12. The first node of claim 11, wherein the processing circuit is configured to identify the other nodes in the M2M network to which the first node should send inaugural registration notifications, based on recording corresponding subscription requests from each of the other nodes in the subscription information.

13. The first node of claim 8, wherein the processing circuit is configured to maintain state information at the first node, said state information comprising indicators indicating that inaugural registrations have been detected at the first node for given applications, and further comprising indicators indicating that inaugural registration notifications for a given application have been sent to given other nodes, in accordance with the subscription information stored for the given other nodes.

14. The first node of claim 8, wherein the first node comprises one of: an M2M network server hosting a Network SCL (N-SCL); an M2M Gateway hosting a Gateway SCL (G-SCL); or an M2M device hosting a Device SCL (D-SCL).

15. A method of automating access control in a Machine-to-Machine (M2M) network comprising:

sending a subscription request from a second node in the M2M network to a first node in the M2M network, requesting notification of inaugural registrations by M2M applications with a Services Capability Layer (SCL) hosted by the first node;

receiving at the second node an inaugural registration notification from the first node in accordance with the subscription request, for a first application that conducted an inaugural registration with the SCL hosted at the first node; and

determining permissions information at the second node for the first application with respect to a resource maintained at the second node by or for a second application that is registered at the second node, for controlling access to the resource by the first application.

16. The method of claim 15, wherein the application-related identifiers indicated in the inaugural registration notification includes one or more of the following items, a name of the first application, an identifier of the first application, a uniform resource locator (URL) of the first application, and an identifier of the SCL hosted at the first node, and wherein the permissions information is determined by an SCL of the second node and/or by the second application, based on the included indicators.

17. The method of claim 15, further comprising updating a permissions database stored at the second node according to the permissions information.
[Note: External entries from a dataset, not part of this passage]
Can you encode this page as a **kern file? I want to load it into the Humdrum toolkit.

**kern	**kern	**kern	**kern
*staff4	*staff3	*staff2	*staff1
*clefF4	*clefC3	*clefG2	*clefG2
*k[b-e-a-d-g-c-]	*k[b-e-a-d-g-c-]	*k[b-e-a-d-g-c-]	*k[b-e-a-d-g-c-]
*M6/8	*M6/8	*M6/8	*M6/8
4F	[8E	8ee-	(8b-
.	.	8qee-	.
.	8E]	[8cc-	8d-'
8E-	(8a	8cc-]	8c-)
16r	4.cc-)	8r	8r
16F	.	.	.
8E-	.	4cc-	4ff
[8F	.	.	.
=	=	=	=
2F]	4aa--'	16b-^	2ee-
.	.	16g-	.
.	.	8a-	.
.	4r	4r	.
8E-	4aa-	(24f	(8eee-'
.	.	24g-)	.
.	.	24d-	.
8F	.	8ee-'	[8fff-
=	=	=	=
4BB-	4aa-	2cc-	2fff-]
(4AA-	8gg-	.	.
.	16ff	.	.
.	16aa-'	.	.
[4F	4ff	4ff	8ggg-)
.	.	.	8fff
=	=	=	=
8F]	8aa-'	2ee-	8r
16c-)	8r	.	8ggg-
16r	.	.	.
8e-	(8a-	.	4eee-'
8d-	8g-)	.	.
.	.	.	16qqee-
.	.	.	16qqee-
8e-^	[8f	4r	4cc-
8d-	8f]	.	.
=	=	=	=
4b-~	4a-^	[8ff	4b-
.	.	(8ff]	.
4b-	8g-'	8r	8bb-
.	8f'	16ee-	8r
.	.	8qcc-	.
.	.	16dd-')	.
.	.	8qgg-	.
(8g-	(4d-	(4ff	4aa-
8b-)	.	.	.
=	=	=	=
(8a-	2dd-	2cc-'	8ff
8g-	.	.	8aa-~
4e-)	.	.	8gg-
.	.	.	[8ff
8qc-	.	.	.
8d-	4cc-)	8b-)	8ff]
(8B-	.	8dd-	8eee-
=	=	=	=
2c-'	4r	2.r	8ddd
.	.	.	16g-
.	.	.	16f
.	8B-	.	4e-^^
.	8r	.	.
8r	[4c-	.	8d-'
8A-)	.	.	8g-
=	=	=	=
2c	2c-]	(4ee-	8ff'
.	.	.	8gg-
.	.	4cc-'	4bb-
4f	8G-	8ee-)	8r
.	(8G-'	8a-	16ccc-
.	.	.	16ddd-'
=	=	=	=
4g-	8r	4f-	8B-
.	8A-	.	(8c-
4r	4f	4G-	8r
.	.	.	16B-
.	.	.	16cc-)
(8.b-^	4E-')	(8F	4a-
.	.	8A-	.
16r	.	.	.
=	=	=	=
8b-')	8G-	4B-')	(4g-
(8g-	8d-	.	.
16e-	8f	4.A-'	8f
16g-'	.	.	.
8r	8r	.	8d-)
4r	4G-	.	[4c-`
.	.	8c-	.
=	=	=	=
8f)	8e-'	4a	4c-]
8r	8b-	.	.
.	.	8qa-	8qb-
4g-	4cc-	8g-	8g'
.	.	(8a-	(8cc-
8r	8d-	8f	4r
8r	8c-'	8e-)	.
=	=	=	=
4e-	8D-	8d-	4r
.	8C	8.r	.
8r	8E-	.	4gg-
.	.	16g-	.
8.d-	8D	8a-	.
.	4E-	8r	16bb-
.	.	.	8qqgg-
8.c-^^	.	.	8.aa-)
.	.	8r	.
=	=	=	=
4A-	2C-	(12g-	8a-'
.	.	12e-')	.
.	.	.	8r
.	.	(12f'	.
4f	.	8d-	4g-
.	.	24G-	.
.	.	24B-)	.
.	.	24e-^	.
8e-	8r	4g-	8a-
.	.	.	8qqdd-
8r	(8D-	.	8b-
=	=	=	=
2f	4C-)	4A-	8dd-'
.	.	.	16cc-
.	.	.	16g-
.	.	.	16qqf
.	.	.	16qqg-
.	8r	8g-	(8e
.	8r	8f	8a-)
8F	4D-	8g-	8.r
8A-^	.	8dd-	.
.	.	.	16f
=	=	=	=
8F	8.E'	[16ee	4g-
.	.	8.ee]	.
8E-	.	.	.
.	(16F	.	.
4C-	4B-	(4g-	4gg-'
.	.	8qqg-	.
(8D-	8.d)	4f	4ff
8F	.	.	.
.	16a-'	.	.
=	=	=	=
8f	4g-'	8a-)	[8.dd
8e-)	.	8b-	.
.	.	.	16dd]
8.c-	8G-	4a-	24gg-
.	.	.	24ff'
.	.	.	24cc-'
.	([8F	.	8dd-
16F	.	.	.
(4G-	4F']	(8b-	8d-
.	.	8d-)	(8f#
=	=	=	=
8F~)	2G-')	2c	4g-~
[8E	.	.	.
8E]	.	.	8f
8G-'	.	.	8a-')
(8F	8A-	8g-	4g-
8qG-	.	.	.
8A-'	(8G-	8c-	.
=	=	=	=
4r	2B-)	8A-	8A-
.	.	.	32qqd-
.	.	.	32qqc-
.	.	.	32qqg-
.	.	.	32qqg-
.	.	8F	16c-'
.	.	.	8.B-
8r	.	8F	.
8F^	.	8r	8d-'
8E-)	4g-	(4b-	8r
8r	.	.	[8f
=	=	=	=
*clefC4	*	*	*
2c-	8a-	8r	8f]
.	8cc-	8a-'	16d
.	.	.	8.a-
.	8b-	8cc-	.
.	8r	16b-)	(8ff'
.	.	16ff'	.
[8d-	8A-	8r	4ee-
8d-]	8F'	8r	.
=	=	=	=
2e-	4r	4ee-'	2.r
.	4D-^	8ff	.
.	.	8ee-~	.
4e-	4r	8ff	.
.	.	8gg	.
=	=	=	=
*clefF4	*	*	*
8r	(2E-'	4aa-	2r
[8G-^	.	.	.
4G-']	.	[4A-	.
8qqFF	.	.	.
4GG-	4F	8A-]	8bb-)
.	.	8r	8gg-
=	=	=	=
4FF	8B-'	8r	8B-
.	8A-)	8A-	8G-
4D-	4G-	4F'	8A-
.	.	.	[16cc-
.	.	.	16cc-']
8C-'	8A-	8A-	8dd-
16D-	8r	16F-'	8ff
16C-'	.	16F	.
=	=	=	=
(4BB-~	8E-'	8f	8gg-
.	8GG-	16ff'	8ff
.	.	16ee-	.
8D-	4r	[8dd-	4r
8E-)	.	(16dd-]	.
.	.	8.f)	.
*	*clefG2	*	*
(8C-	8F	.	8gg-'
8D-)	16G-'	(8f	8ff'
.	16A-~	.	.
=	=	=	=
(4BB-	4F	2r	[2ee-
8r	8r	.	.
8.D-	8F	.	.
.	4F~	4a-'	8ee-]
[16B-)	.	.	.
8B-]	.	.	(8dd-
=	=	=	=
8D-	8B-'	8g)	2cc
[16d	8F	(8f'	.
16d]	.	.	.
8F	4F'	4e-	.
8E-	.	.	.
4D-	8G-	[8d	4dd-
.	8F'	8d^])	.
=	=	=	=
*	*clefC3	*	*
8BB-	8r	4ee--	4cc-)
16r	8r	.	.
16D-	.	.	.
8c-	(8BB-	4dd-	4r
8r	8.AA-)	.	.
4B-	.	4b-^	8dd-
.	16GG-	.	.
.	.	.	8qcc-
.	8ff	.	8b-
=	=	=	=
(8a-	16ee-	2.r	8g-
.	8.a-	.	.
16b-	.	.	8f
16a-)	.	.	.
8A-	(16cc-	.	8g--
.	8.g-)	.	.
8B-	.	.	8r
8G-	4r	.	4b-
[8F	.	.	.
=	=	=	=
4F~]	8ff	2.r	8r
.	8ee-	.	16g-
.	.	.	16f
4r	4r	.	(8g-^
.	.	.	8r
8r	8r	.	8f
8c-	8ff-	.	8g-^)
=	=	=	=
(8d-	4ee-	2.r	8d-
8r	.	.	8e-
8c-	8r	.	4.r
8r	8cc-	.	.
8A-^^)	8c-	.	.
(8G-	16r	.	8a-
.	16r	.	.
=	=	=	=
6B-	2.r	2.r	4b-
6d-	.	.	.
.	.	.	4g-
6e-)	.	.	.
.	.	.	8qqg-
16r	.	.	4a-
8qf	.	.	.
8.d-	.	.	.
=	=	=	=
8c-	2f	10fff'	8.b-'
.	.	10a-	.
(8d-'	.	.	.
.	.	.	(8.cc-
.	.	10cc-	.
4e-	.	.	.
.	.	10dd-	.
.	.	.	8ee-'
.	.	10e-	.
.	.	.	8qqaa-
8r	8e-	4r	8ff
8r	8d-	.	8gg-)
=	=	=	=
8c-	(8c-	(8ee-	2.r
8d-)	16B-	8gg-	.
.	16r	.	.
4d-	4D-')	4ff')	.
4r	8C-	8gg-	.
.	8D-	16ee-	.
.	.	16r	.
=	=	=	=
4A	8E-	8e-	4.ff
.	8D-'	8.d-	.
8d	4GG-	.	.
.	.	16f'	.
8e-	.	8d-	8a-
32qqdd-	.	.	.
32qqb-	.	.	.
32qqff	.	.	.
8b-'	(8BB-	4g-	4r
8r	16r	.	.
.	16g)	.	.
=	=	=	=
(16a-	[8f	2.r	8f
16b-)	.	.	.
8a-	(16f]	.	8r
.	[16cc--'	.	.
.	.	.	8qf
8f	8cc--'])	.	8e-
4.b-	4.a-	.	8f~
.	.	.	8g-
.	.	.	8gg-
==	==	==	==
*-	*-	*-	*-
18. A second node configured for automating access control in a Machine-to-Machine (M2M) network comprising:

a communication interface configured for communicating with a first node in the M2M network; and

a processing circuit operatively associated with the communication interface and a memory or other storage device and configured to:

send a subscription request to the first node, requesting notification of inaugural registrations by M2M applications with a Services Capability Layer (SCL) hosted by the first node;

receive an inaugural registration notification from the first node in accordance with the subscription request, for a first application that conducted an inaugural registration with the SCL hosted at the first node; and

determine permissions information at the second node for the first application with respect to a resource maintained at the second node by or for a second application that is registered at the second node, for controlling access to the resource by the first application.

19. The second node of claim 18, wherein the application-related identifiers indicated in the inaugural registration notification includes one or more of the following items, a name of the first application, an identifier of the first application, a uniform resource locator (URL) of the first application, and an identifier of the SCL hosted at the first node, and wherein the permissions information is determined by an SCL of the second node and/or by the second application, based on the included indicators.

20. The second node of claim 18, wherein the processing circuit is configured to update a permissions database stored at the second node according to the permissions information.